IHH and the radical Milli Gorus (National Vision) movement with which it is allied are pressing an anti-Jewish agenda among Turkish immigrants in Western Europe. Milli Gorus has participated in the so-called European Council for Fatwas and Research (ECFR), headed by radical fundamentalist preacher Yusuf al-Qaradawi (and overwhelmingly composed of Arab and African clerics). ECFR has issued fatwas supporting gender separation at social events, introduction of the Saudi principle of “male guardianship” over women, polygamy, and other limits on the rights of European Muslim women. These retrograde attitudes are accepted by Milli Gorus and IHH, along with ECFR’s aim to introduce “shariah for Muslim minorities” in Western Europe, with the approval of non-Muslim governments. Worst of all, however, is that IHH has in place a substantial European auxiliary for Hamas.

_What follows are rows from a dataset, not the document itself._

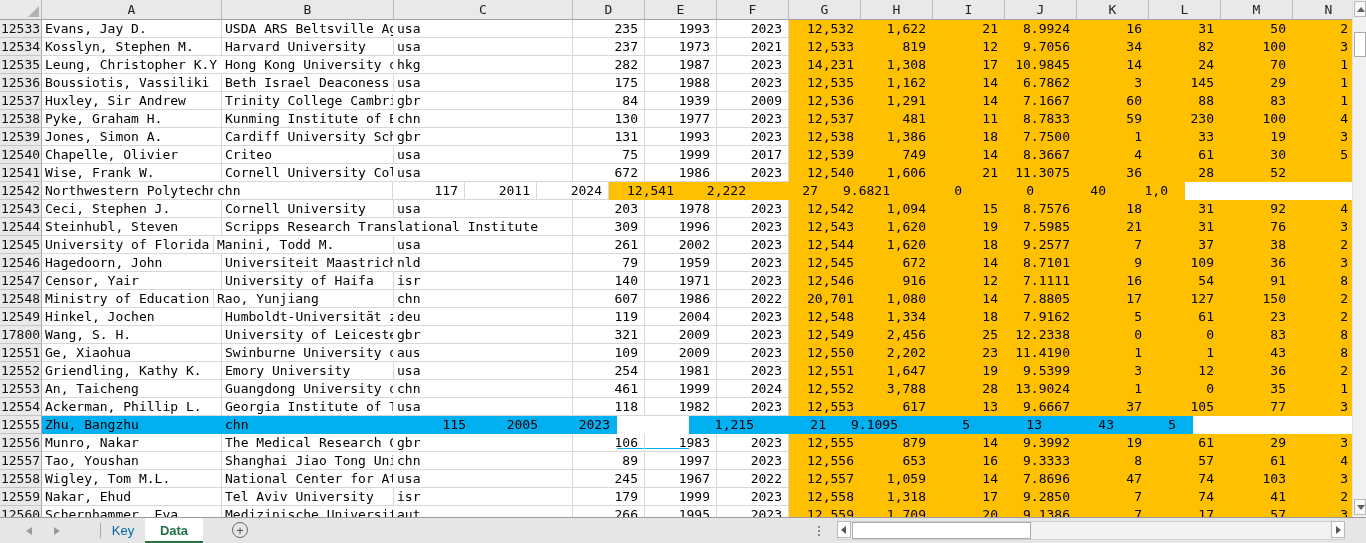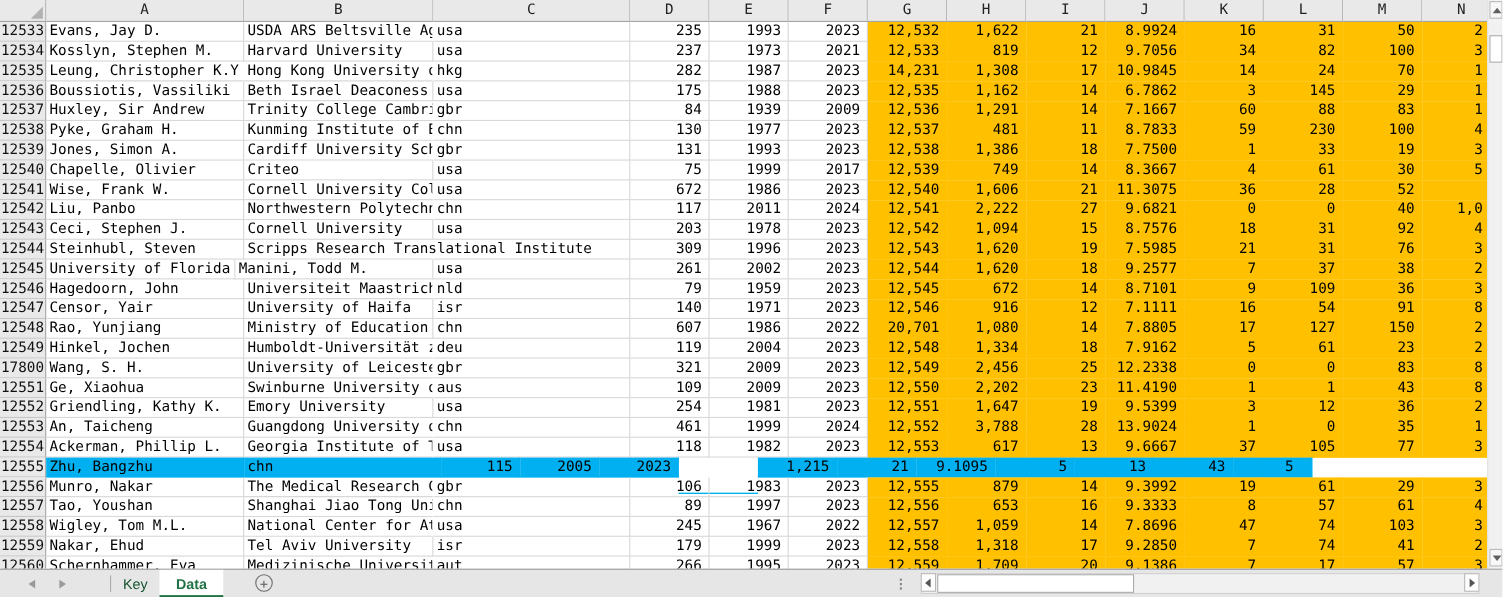--- a/index.html
+++ b/index.html
@@ -234,7 +234,6 @@
       </div>
       <div class="row">
         <div class="cell rowhead" style="width: 42px;">12542</div>
-        <div class="cell txt" style="width: 180px;">Liu, Panbo</div>
         <div class="cell txt nrb" style="width: 172px;">Northwestern Polytechn</div>
         <div class="cell txt" style="width: 179px;">chn</div>
         <div class="cell num" style="width: 72px;">117</div>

Germany has begun to take notice. Just today, the German government banned donations to the IHH from its citizens. The Jerusalem Post reports: “German Interior Minister Thomas de Maiziere said in a statement that the International Humanitarian Relief Organization was banned Monday because it has used donations to support projects in Gaza that are related to Hamas — while presenting their activities to donors as humanitarian help. De Maiziere said organizations that directly or indirectly work against Israel's right to exist lose their right to be active in Germany. The IHH, a Turkish charity that was one of the main planners of the Gaza flotilla, is widely considered a terrorist organization by a number of bodies - including the Israeli government - and has been accused of maintaining ties with a number of terror organizations.”

 

Germany has previously had to deal with internal Turkish political problems spilling onto their territories, but notwithstanding the aggressive agitation of Milli Gorus, most of these issues involved social pathologies such as so-called “honor” murders, conventional crime, right-left rivalries and Kurdish extremism. The activities of IHH have an obvious and newly-sinister import: Turkish radical Islam can affect events at home, in the wider Middle East, but also in the core of Europe, if Turkish Muslims in Germany opt to follow Erdogan’s anti-Israel turn.